Jérôme Blanchet-Gravel >
C’était prévisible : l’année 2018 a été marquée par une succession de faux scandales qui ont révélé le vrai visage des chevaliers de la rectitude. Tous leurs grands thèmes sont apparus dans les médias, après avoir été élaborés dans les universités. Comme des poupées russes, chaque thème en contenait un autre, qui à son tour annonçait le prochain. Du racisme systémique à l’appropriation culturelle, en passant par le « privilège blanc », ils se sont montrés intraitables. Les Torquemada de l’anti-tout-ce-qui-est-occidental ont triomphé.
La petite droite qui monte, qui monte, qui monte…
Mais le retour du balancier est en cours. Non seulement la montée des droites partout dans le monde a déjà pour effet de mater les excès de la rectitude, mais cette dernière commence à douter d’elle-même. La constance de Trump aux États-Unis n’y est pas étrangère. La victoire récente de Bolsonaro au Brésil non plus, de même que la résistance culturelle de certains pays d’Europe de l’Est. Trop longtemps refoulée, l’identité refait surface. L’identité malheureuse, diront certains, sera peut-être finalement l’identité victorieuse.

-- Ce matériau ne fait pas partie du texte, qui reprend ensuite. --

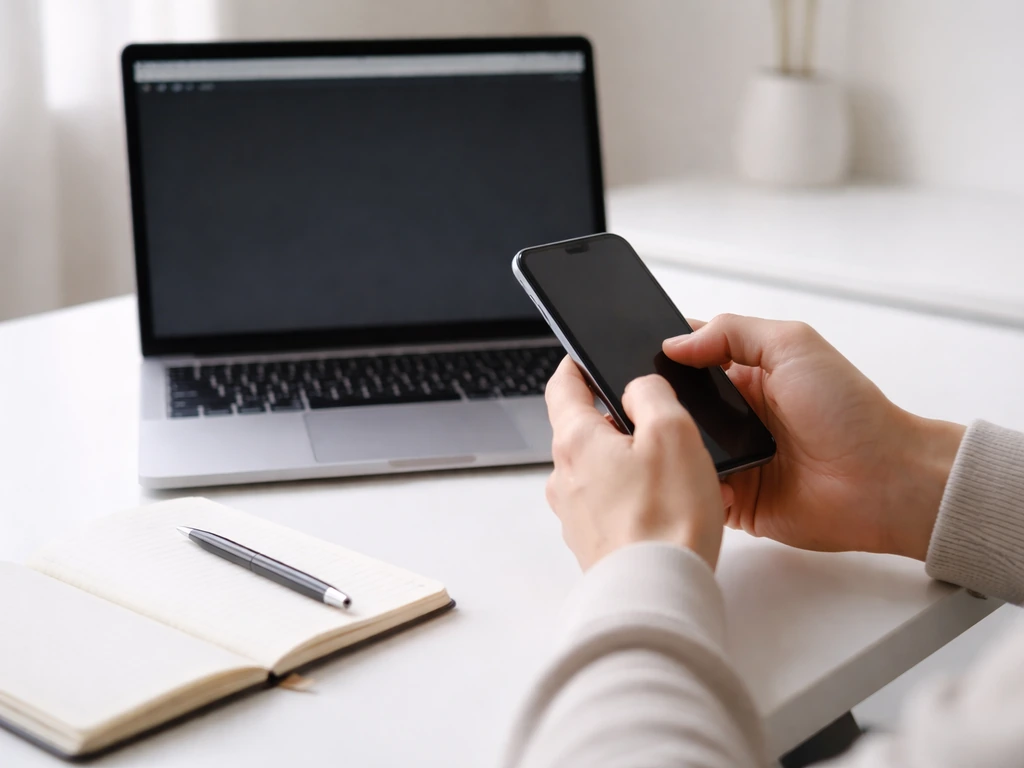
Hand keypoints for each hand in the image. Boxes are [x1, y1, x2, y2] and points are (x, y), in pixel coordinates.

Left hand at [543, 356, 730, 570]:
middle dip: (622, 423)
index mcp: (575, 441)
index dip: (575, 366)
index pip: (561, 387)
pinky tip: (675, 511)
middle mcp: (563, 476)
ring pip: (603, 470)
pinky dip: (640, 500)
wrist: (659, 593)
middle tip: (664, 426)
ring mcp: (574, 513)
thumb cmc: (667, 518)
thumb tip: (638, 387)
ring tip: (683, 478)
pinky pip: (613, 506)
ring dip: (637, 465)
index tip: (585, 358)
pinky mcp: (592, 542)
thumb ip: (652, 394)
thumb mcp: (673, 432)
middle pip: (586, 431)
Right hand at [664, 315, 964, 560]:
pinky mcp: (736, 501)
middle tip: (634, 404)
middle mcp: (735, 418)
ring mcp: (734, 461)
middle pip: (674, 408)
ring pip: (679, 452)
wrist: (883, 482)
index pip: (689, 362)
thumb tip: (675, 342)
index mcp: (746, 377)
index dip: (660, 358)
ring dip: (668, 448)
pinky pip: (696, 493)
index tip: (630, 357)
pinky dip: (687, 487)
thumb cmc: (850, 412)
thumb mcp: (793, 345)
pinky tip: (680, 478)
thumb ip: (732, 332)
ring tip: (650, 443)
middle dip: (654, 406)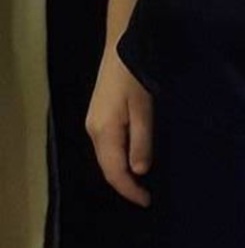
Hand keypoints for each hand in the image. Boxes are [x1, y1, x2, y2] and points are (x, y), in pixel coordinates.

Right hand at [86, 55, 152, 206]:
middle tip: (147, 196)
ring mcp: (93, 123)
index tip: (147, 201)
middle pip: (106, 167)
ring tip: (141, 183)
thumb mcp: (144, 108)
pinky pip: (106, 146)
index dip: (129, 190)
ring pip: (105, 157)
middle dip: (125, 185)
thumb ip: (141, 140)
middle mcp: (93, 130)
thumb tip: (139, 171)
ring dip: (121, 173)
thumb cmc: (136, 75)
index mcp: (104, 131)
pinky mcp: (97, 116)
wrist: (121, 45)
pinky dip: (118, 158)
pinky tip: (132, 160)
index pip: (114, 172)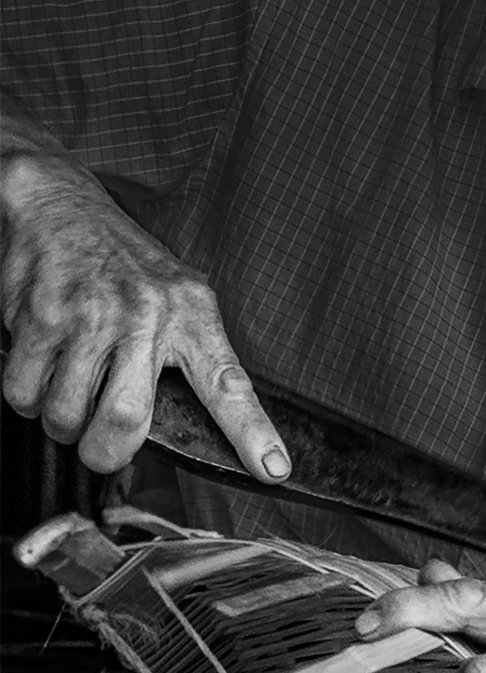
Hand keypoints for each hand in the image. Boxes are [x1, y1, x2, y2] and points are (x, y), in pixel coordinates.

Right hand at [1, 153, 290, 478]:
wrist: (57, 203)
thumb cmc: (121, 263)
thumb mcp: (174, 293)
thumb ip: (190, 352)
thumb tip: (199, 426)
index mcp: (190, 314)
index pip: (228, 382)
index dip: (252, 432)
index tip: (273, 470)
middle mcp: (144, 314)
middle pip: (124, 421)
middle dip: (104, 453)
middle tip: (101, 447)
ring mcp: (88, 315)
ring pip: (65, 416)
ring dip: (60, 423)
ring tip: (68, 392)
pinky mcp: (39, 316)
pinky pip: (24, 393)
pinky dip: (26, 397)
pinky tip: (40, 369)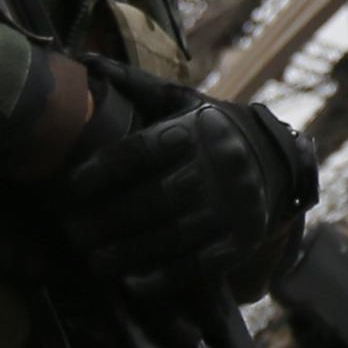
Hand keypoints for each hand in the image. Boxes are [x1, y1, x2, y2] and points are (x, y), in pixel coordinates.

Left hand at [61, 80, 315, 300]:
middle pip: (154, 198)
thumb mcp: (181, 101)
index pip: (141, 152)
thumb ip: (134, 85)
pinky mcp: (243, 238)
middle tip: (72, 233)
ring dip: (129, 253)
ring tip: (95, 261)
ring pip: (175, 235)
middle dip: (107, 220)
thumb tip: (86, 64)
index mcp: (197, 129)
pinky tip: (133, 284)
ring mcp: (234, 205)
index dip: (101, 172)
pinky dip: (165, 277)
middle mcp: (219, 165)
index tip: (69, 189)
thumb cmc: (210, 130)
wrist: (277, 159)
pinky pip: (201, 264)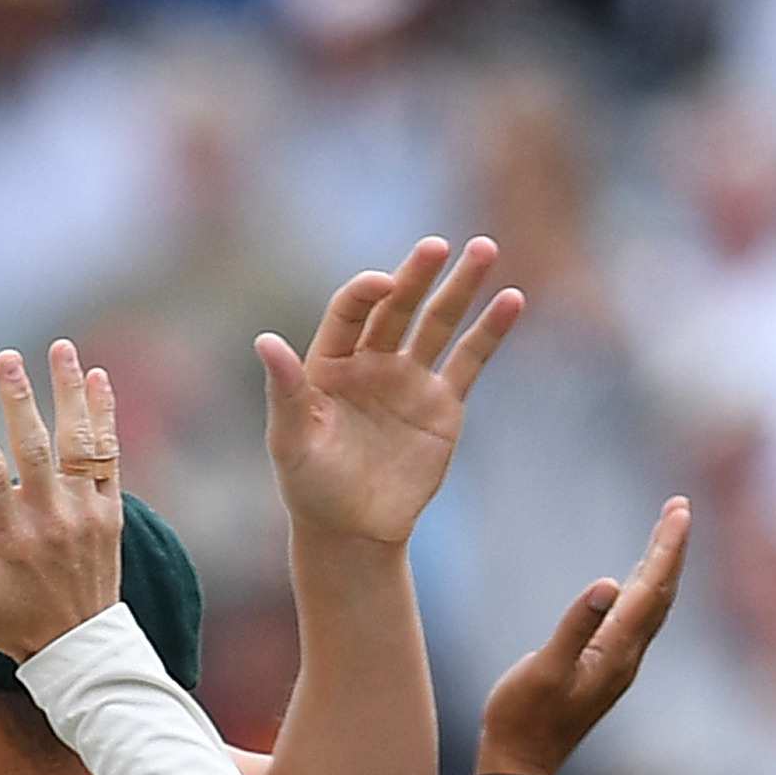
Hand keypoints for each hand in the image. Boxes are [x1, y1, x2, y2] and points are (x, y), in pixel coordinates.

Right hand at [0, 342, 122, 661]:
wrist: (82, 645)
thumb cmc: (19, 624)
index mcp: (10, 537)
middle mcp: (50, 517)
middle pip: (34, 447)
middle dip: (18, 398)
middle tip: (4, 357)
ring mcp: (85, 511)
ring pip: (77, 441)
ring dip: (68, 391)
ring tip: (61, 348)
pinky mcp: (110, 510)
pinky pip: (110, 455)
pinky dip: (105, 417)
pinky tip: (99, 380)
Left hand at [260, 236, 523, 545]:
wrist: (353, 529)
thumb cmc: (310, 486)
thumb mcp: (291, 439)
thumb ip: (285, 390)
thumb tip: (264, 341)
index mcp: (329, 363)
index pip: (349, 313)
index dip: (364, 294)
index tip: (382, 283)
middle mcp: (370, 362)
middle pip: (397, 307)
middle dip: (417, 275)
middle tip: (437, 244)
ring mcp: (409, 379)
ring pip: (438, 323)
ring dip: (461, 287)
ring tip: (483, 248)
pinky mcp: (443, 403)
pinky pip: (469, 359)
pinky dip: (490, 331)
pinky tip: (510, 300)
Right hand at [476, 497, 690, 774]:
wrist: (520, 761)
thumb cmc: (523, 716)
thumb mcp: (544, 669)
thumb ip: (575, 627)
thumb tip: (607, 584)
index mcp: (616, 650)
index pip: (651, 588)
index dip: (666, 547)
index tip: (679, 509)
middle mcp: (627, 655)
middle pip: (660, 593)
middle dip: (671, 549)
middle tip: (678, 507)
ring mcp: (618, 663)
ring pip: (652, 606)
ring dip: (660, 567)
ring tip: (665, 535)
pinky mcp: (604, 668)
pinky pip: (636, 619)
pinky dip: (644, 590)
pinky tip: (636, 583)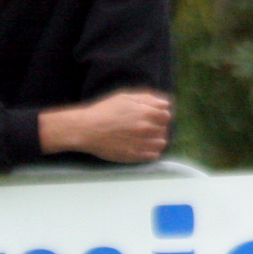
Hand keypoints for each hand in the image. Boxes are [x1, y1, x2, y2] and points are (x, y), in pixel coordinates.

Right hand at [38, 89, 171, 162]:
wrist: (86, 130)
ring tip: (144, 138)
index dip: (160, 115)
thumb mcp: (125, 97)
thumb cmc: (104, 111)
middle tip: (144, 127)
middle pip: (164, 129)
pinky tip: (142, 147)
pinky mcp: (135, 156)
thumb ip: (147, 99)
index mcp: (147, 113)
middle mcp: (147, 129)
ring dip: (156, 140)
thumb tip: (164, 103)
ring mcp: (142, 143)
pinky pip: (153, 155)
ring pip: (161, 143)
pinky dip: (151, 151)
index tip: (152, 116)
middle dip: (157, 127)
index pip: (166, 115)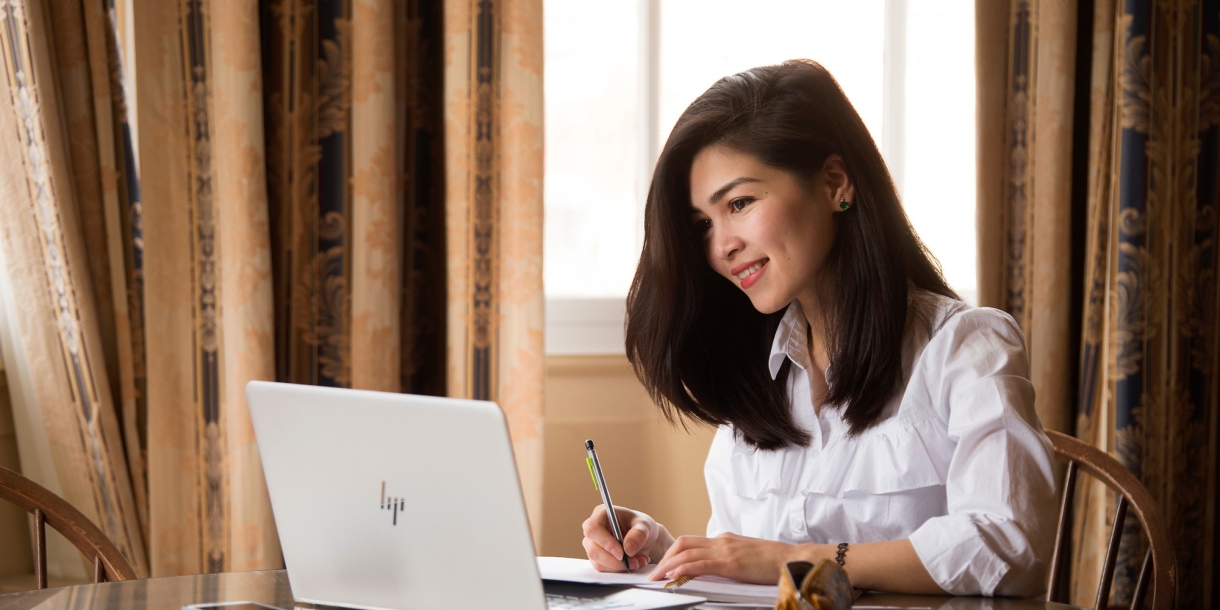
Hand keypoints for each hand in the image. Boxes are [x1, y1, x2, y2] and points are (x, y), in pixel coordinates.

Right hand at [581, 505, 673, 571]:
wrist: (643, 539)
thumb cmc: (640, 526)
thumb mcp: (645, 526)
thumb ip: (638, 535)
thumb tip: (628, 549)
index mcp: (601, 514)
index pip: (593, 529)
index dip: (605, 542)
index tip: (622, 553)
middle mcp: (593, 531)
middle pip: (593, 550)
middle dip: (615, 561)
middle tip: (634, 562)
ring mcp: (593, 545)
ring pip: (599, 563)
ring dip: (620, 567)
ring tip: (639, 561)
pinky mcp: (597, 559)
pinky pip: (604, 569)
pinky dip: (620, 570)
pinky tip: (633, 563)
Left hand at [647, 532, 801, 584]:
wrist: (793, 559)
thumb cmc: (774, 562)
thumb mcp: (747, 557)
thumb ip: (730, 560)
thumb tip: (716, 570)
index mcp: (725, 540)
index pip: (692, 542)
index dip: (674, 553)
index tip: (663, 565)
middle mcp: (722, 540)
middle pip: (684, 543)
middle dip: (666, 557)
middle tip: (655, 573)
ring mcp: (726, 550)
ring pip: (687, 552)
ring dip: (668, 565)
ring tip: (657, 577)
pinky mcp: (731, 563)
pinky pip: (701, 564)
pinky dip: (684, 569)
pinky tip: (674, 575)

Ils se sont employés à multiplier les tabous et les interdits. Ils ont surfé sur la vague de la déconstruction sans réaliser qu’ils déclencheraient un tsunami en sens inverse. Ils ont voulu assurer leur mainmise sur le langage, important des États-Unis une multitude de concepts que la population n’allait pas digérer. Ils ont décrit le monde avec des mots que le peuple ne connaissait pas, pour marquer sa distance avec lui et le faire passer pour ignorant. Ils ont décrit la France avec des mots qui niaient son universalité, pour lui dérober subtilement ce qui faisait sa grandeur. Ils ont racialisé tous les rapports sociaux au nom de l’antiracisme.
Le retour du réel
Sont devenus presque courants en France les concepts de racisme systémique, de violence symbolique et d’appropriation culturelle, autant d’outils idéologiques destinés à cadenasser le débat. Au Québec, il y a quelques années, certains ont inventé la « laïcité ouverte » pour ne prôner rien d’autre que l’absence de laïcité. Si la première fonction du langage est de nommer la réalité, force est de constater que c’est de moins en moins vrai. Pour certains intellectuels, leur tâche n’est plus de décrire le réel, mais de faire abstraction des enjeux qui préoccupent les gens ordinaires. Le peuple a toujours tort prétendent des néo-progressistes, contrairement à ce que disait Rousseau.
Comme dans le vaste monde de la sexualité, les tabous et les interdits ne produisent que des phénomènes de refoulement. Aux États-Unis, plusieurs observateurs ont déjà écrit que le phénomène Trump visait directement à rompre avec le politiquement correct. En fait, le refoulement lié aux interdits produit souvent des déviances. L’avènement de Trump est une extravagance de l’histoire venue répondre à un trop-plein. La gauche américaine en prendra-t-elle acte durant l’année qui vient ?
2019 sera conservatrice ou ne sera pas
Le Premier ministre du Canada Justin Trudeau déclarait récemment qu’il voulait faire surveiller les mouvements opposés à l’immigration. Une déclaration qui ne servira pas le jeune prince boréal en 2019. Même au Canada, un pays qui semble évoluer en marge de l’histoire, une certaine renaissance conservatrice semble prendre racine. Malgré le penchant des Canadiens pour l’humanitaire à l’eau de rose, un déclic semble avoir eu lieu au pays de l’érable. Un petit déclic, peut-être, mais qui n’est pas négligeable dans ce laboratoire de la mondialisation heureuse.